EXCERPT -
# # # # # # #
Showing posts with label Ryan Adams. Show all posts
Showing posts with label Ryan Adams. Show all posts

Wednesday, February 24, 2010

25. “Let It Ride” by Ryan Adams (2005)


“Moving like the fog on the Cumberland River, I was leaving on the Delta Queen, and I wasn't ready to go -- I'm never ready to go. Twenty-seven years of nothing but failures and promises that I couldn't keep, oh lord, I wasn't ready to go -- I'm never ready to go. Let it ride, Let it ride easy down the road.”

It’s been a long decade for Ryan Adams. It seems like a long time ago that he was a flavor of the month sitting in front of the twin towers, being perceived a grief monger and singing about his favorite city. It’s even longer since Whiskeytown broke up and Adams took off and released an album filled with mini-classics. Since then, he’s been lauded as a semi-genius and a wunderkind, or derided as a hump, a brat, an actress-shagging drug addict, a narcissistic blogger and a thief.

“Loaded like a sailor tumbling off a ferry boat, I was at the bar till three. Oh Lord, I wasn't ready to go -- I'm never ready to go. Tennessee's a brother to my sister Carolina. Where they're gonna bury me? I ain't ready to go -- I'm never ready to go. Let it ride, let it ride easy down the road.”

For whatever reason, the guy has a hard time sorting things out. He hates our vapid celebrity-obsessed culture, but he seems to feed it with his public spats with other rock stars, late-night phone calls to radio stations and the absurd need to answer criticism with long, rambling Phil Lesh-style missives.
# # # # # # #
DATA TO EXAMINE -
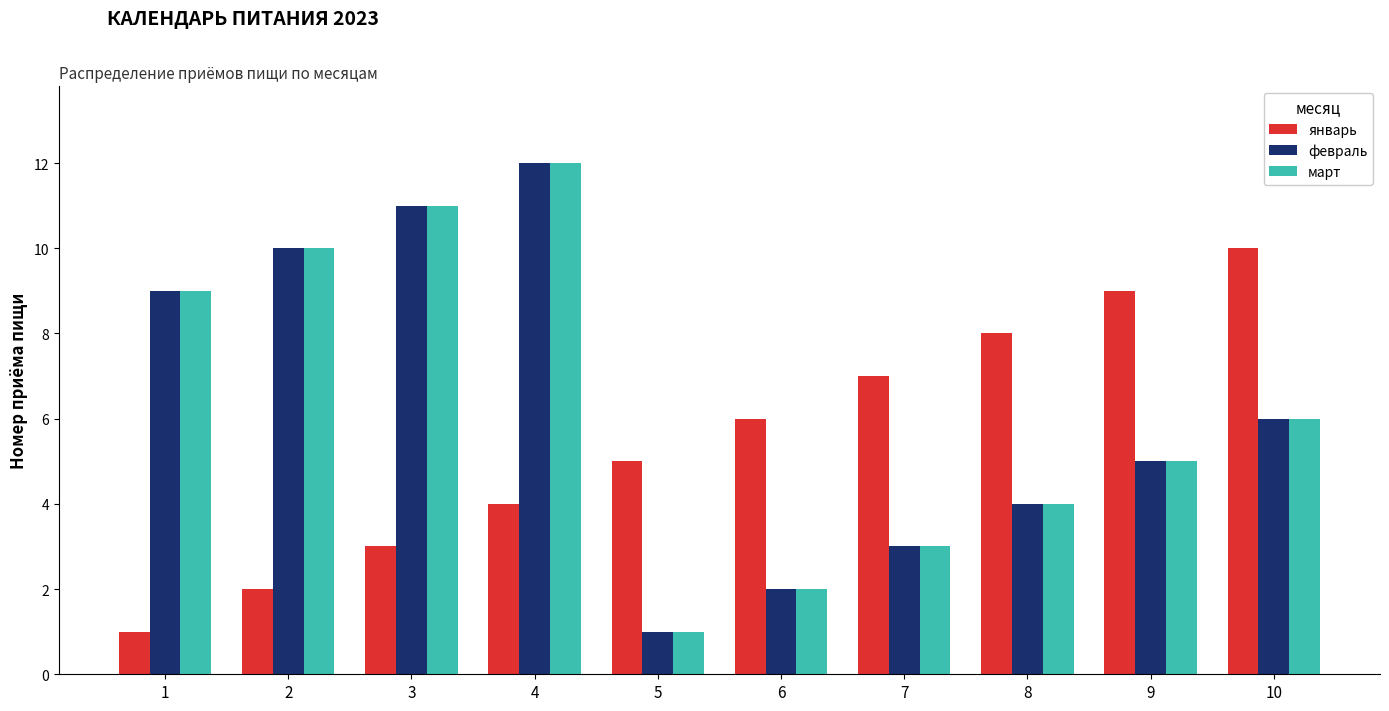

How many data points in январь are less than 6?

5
# # # # # # #
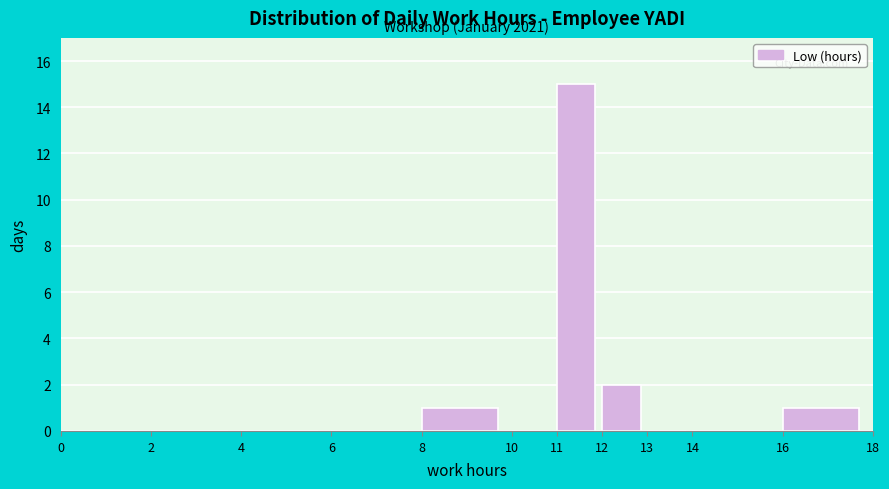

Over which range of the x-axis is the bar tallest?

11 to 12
# # # # # # #
ACTIVITY LIST -
**a.** Print the part of the Ryan Adams post that opens with the words containing "For whatever reason, the" and closes with "Phil Lesh-style missives.".
**b.** Carry on the post about the Ryan Adams song "Let It Ride" from its last sentence.

RESPONSES BY TASK -
**a.**
For whatever reason, the guy has a hard time sorting things out. He hates our vapid celebrity-obsessed culture, but he seems to feed it with his public spats with other rock stars, late-night phone calls to radio stations and the absurd need to answer criticism with long, rambling Phil Lesh-style missives.

**b.**
Which brings us to the next point: there is no use in trying to figure out what the hell goes on with the guy. Anyone I know who has met him says he’s wacky and charming and out there and hilarious. He’s a self-professed comic book geek, a crazy Merge Records fan, an Oasis-freak, a Slayer fan and someone that, frankly, seems to need tons of loving attention, for whatever reason. I mention all of this only because many people’s view of Adams seems to stem from a decade’s worth of tantrums and stupid news items that in the end mean nothing. Adams will tell you that it’s all about the art, maaan -- that in the end, as a music fan, isn’t that all that really matters? I sometimes draw the line (and raise a middle finger) when he goes into a 20-minute version of “LA Woman” at Roseland or when he shows up crazy late to a show in Tribeca, wasted, with Minnie Driver, and claims to have had all sorts of issues getting a taxi. But in the end, he’s kicked serious ass in most of the live shows I’ve seen and he’s given us an encyclopedia’s worth of incredibly great tunes. The peripheral drama is amusing for a short period of time, but I stopped caring about that stuff after he stopped killing me with “fuck you to the record company” releases like 2003s Rock n Roll.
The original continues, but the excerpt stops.